- Jeremy Davidson
- December 24, 2013
- 2:34 AM
I always thought that it was just bad luck, that I was always in the wrong place at the wrong time. Always made the wrong choice at the wrong time. But it wasn't bad luck. It began four years ago in 2009. I was just a high school dropout, who cared about me? Ran away from home, away from my drunk father, away from my life, to become a beggar in the streets. Great lifestyle choice. I found a job as a bartender in Philadelphia, Pennsylvania. Not too bad, but I still lived in at a shabby motel on the outskirts of town. But hey, I couldn't complain. On December 24, 2009, that's when it really started.

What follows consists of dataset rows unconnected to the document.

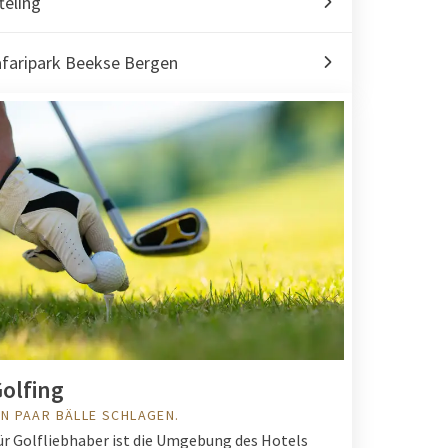
teling
afaripark Beekse Bergen
olfing
IN PAAR BÄLLE SCHLAGEN.
ür Golfliebhaber ist die Umgebung des Hotels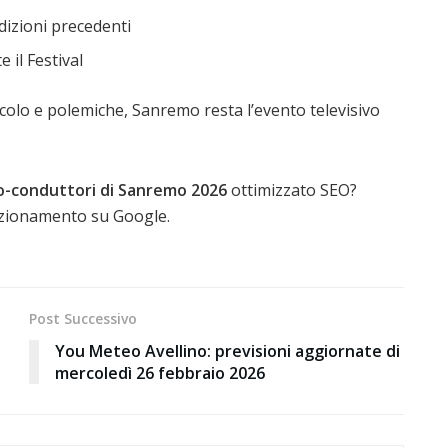
edizioni precedenti
e il Festival
tacolo e polemiche, Sanremo resta l’evento televisivo
 co-conduttori di Sanremo 2026
ottimizzato SEO?
izionamento su Google.
Post Successivo
You Meteo Avellino: previsioni aggiornate di
mercoledì 26 febbraio 2026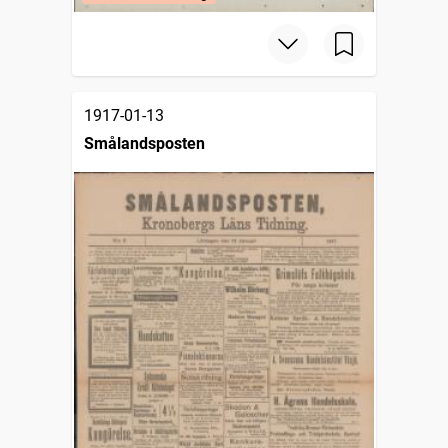
1917-01-13
Smålandsposten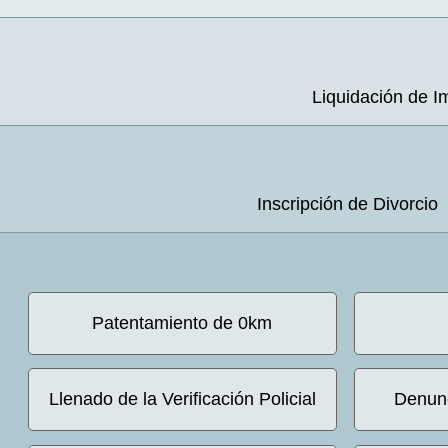
Liquidación de 
Inscripción de Divorcio
Patentamiento de 0km
Llenado de la Verificación Policial
Denunc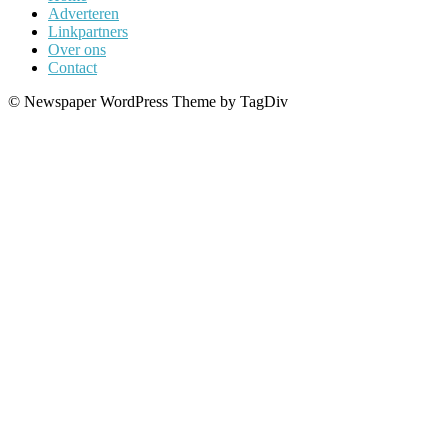
Adverteren
Linkpartners
Over ons
Contact
© Newspaper WordPress Theme by TagDiv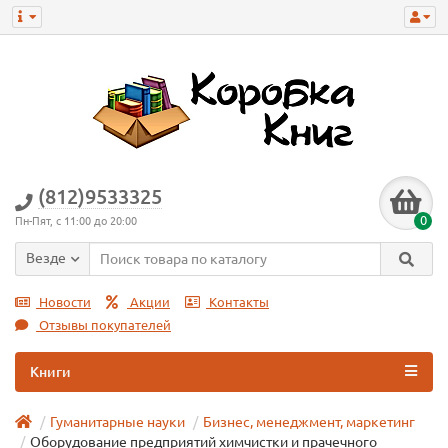
(812)9533325
0
Пн-Пят, с 11:00 до 20:00
Везде
Новости
Акции
Контакты
Отзывы покупателей
Книги
Гуманитарные науки
Бизнес, менеджмент, маркетинг
Оборудование предприятий химчистки и прачечного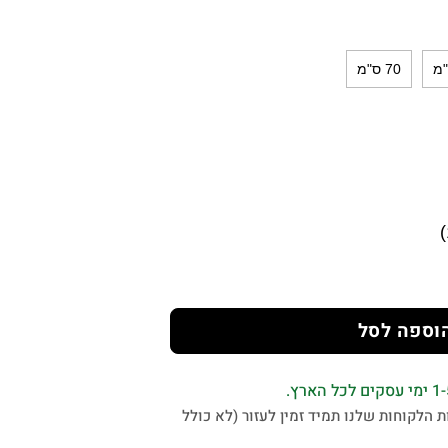
70 ס"מ
וספה לסל
 הלקוחות שלנו תמיד זמין לעזור (לא כולל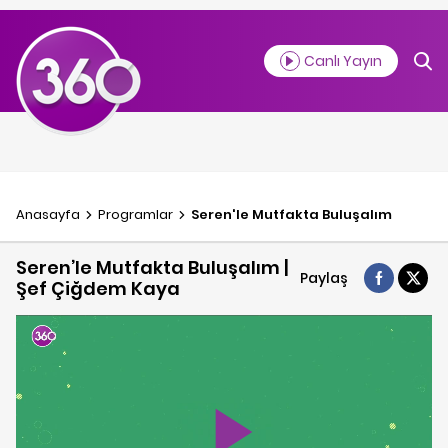
Canlı Yayın
Anasayfa
Programlar
Seren'le Mutfakta Buluşalım
Seren’le Mutfakta Buluşalım |
Paylaş
Şef Çiğdem Kaya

President George Henry Franklin was the president at that point. I heard that he made some bad deals with the wrong type of people, and he angered many worldwide officials. Then, the world plunged into World War III. There was the side of the West Union, which consisted of America, Canada, various parts of Europe and Australia. The South Union was the West Union's enemy. They consisted of whoever else was left, and the West Union looked outnumbered.

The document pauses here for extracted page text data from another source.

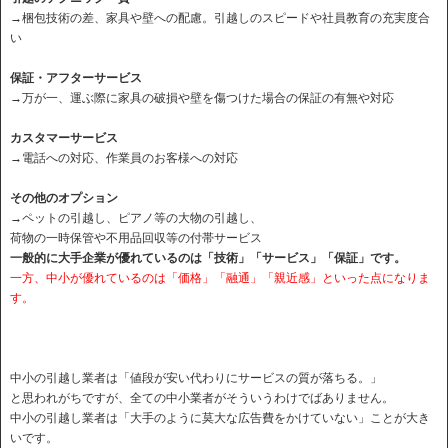
→梱包技術の差、家具や壁への配慮。引越しのスピードや社員教育の充実度合
い
保証・アフターサービス
→万が一、運ぶ際に家具の破損や壁を傷つけた場合の保証の有無や対応
カスタマーサービス
→電話への対応、作業員のお客様への対応
その他のオプション
→ペットの引越し、ピアノ等の大物の引越し、
荷物の一時保管や不用品回収等の付帯サービス
一般的に大手企業が優れているのは「技術」「サービス」「保証」です。
一方、中小が優れているのは「価格」「融通」「親近感」といった点になりま
す。
中小の引越し業者は「値段が安い代わりにサービスの質が落ちる。」
と思われがちですが、全ての中小業者がそういうわけでばありません。
中小の引越し業者は「大手のように莫大な広告費をかけていない」ことが大き
いです。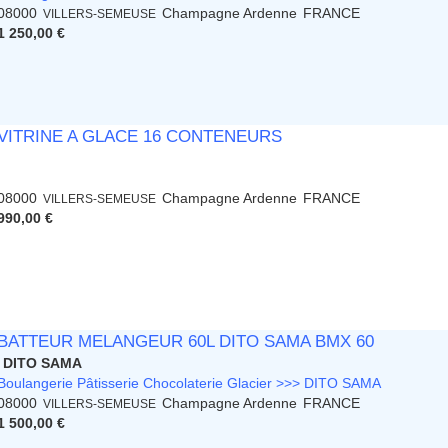
08000
Champagne Ardenne
FRANCE
VILLERS-SEMEUSE
1 250,00 €
VITRINE A GLACE 16 CONTENEURS
08000
Champagne Ardenne
FRANCE
VILLERS-SEMEUSE
990,00 €
BATTEUR MELANGEUR 60L DITO SAMA BMX 60
DITO SAMA
Boulangerie Pâtisserie Chocolaterie Glacier >>> DITO SAMA
08000
Champagne Ardenne
FRANCE
VILLERS-SEMEUSE
1 500,00 €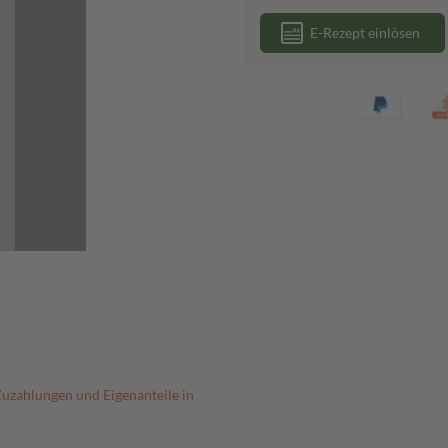
E-Rezept einlösen
Zuzahlungen und Eigenanteile in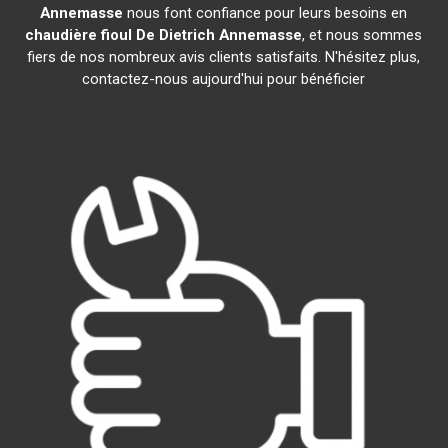
Annemasse
nous font confiance pour leurs besoins en
chaudière fioul De Dietrich
Annemasse
, et nous sommes
fiers de nos nombreux avis clients satisfaits. N'hésitez plus,
contactez-nous aujourd'hui pour bénéficier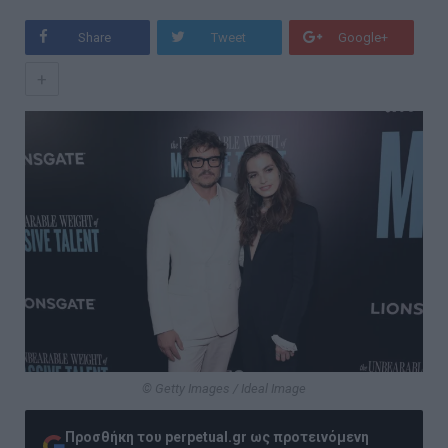
Share
Tweet
Google+
+
© Getty Images / Ideal Image
Προσθήκη του perpetual.gr ως προτεινόμενη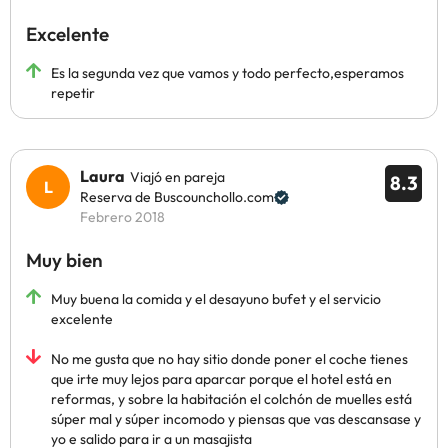
Excelente
Es la segunda vez que vamos y todo perfecto,esperamos
repetir
Laura
Viajó en pareja
8.3
Reserva de Buscounchollo.com
Febrero 2018
Muy bien
Muy buena la comida y el desayuno bufet y el servicio
excelente
No me gusta que no hay sitio donde poner el coche tienes
que irte muy lejos para aparcar porque el hotel está en
reformas, y sobre la habitación el colchón de muelles está
súper mal y súper incomodo y piensas que vas descansase y
yo e salido para ir a un masajista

During the Holiday Season, I was closing up the bar when gunshots rang out. I hit the deck and I heard some screaming, shouting. Then, a bullet hit me and I was out cold. It must've been three or four hours until I came too, and when I did, I was inside a bunker with my arm all patched up. There were other people inside, sleeping, and all of a sudden this guy in a fancy military uniform comes it. I feigned sleep, turning a little bit on my bunk. "These are all the men you found in Philadelphia?" the man said. "Yes sir." said another man. "Have all the other civilians evacuated?" the first man says again. "Yes sir." the second man says. "We have to get ready for war then."
At that point, I just knew my fate. Captured by the United States military force, just to become a civilian soldier for them. But now, out here in the field, clutching my M4 Carbine rifle, I feel like bad luck had nothing to do with it. Just me, myself, and my stupid choices.